Acabe e Jezabel — poder omrida, Baal e conflito profético
Categoria: Rei de Israel / rainha Fontes bíblicas principais: 1Rs 16:29–22; 2Rs 9 Período aproximado: séc. IX a.C.
1. Identificação e delimitação histórica
Acabe pertence à poderosa dinastia omrida. Fontes assírias, especialmente a inscrição de Qarqar, mencionam “Acabe, o israelita”, fornecendo importante sincronismo extrabíblico. Jezabel, princesa sidônia segundo Reis, simboliza no relato a promoção do culto a Baal.
2. Termos hebraicos e observações filológicas
O povo de Deus deve avaliar liderança por verdade e justiça, não por grandeza econômica. A missão profética confronta idolatria e exploração.
3. Relações com profetas, reis, juízes ou sacerdotes
Elias é o grande antagonista profético; Micaías ben Imlá confronta a corte em 1Rs 22. A narrativa mostra profetas em oposição a estruturas oficiais de poder e a profetas cortesãos.
4. Eventos históricos e cenário político-religioso
Conflitos arameus, batalha de Qarqar no horizonte histórico, vinha de Nabote e disputas cultuais. A dinastia omrida provavelmente teve poder regional considerável.
5. Teologia e função canônica
1Rs 21 une idolatria, abuso judicial e violência econômica: apostasia não é apenas erro litúrgico, mas produz injustiça.

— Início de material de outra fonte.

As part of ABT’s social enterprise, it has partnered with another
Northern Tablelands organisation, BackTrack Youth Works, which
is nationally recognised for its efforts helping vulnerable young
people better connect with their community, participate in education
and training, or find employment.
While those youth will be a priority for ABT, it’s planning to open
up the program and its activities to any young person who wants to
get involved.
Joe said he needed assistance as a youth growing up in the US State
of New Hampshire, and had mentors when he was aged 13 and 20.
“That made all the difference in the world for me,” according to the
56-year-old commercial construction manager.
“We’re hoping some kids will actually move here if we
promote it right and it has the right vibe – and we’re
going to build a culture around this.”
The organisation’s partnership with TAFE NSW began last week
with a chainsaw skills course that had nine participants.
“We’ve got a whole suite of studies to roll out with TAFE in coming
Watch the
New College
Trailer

Micaías expõe o problema da profecia que serve ao desejo do governante.
6. Relação com o Novo Testamento
Lc 4:25–26 e Tg 5:17–18 evocam Elias; Ap 2:20 reutiliza “Jezabel” simbolicamente para denunciar sedução religiosa.
7. Questões acadêmicas e interpretações principais
A imagem bíblica negativa dos omridas contrasta com sua relevância geopolítica. Isso é instrutivo: a historiografia de Reis avalia reis por fidelidade pactual, não por sucesso imperial.
8. Síntese reformada e evangélica
A leitura reformada recebe o texto em sua forma canônica como Escritura e procura integrar soberania divina, responsabilidade humana, aliança, pecado, juízo, graça e esperança messiânica. Isso não elimina a investigação histórica: ao contrário, exige distinguir o que o texto afirma do que uma reconstrução moderna apenas propõe. A interpretação confessional deve dialogar criticamente com filologia, arqueologia e história sem reduzir a Escritura a mero documento religioso antigo nem usar a doutrina para apagar dificuldades reais.
9. Aplicação pastoral e missiológica
בַּעַל (Baʿal), senhor/Baal; נָבִיא (nāḇîʾ); em 1Rs 22, o problema do “espírito de mentira” exige leitura de soberania e juízo.
10. Bibliografia para aprofundamento
- John Bright, _História de Israel_ — síntese clássica para o quadro histórico, a ser lida criticamente à luz da pesquisa posterior.
- Roland de Vaux, _Instituições de Israel no Antigo Testamento_ — referência clássica para monarquia, sacerdócio e estruturas sociais.
- J. Gordon McConville, estudos sobre profetas e Deuteronômio — útil para a integração entre história, aliança e teologia.
- J. Alec Motyer, comentários proféticos disponíveis em português — leitura evangélica de alta densidade exegética.
- Luiz Sayão, materiais de exegese e Bíblia Hebraica — contribuição brasileira para contexto semítico, tradução e leitura do AT.
- Russell P. Shedd, notas e obras de teologia bíblica — recurso evangélico brasileiro para integração canônica.
- Comentários acadêmicos recentes (NICOT, WBC, Anchor Yale, Hermeneia) devem ser consultados para debates especializados, mesmo quando não disponíveis integralmente em português.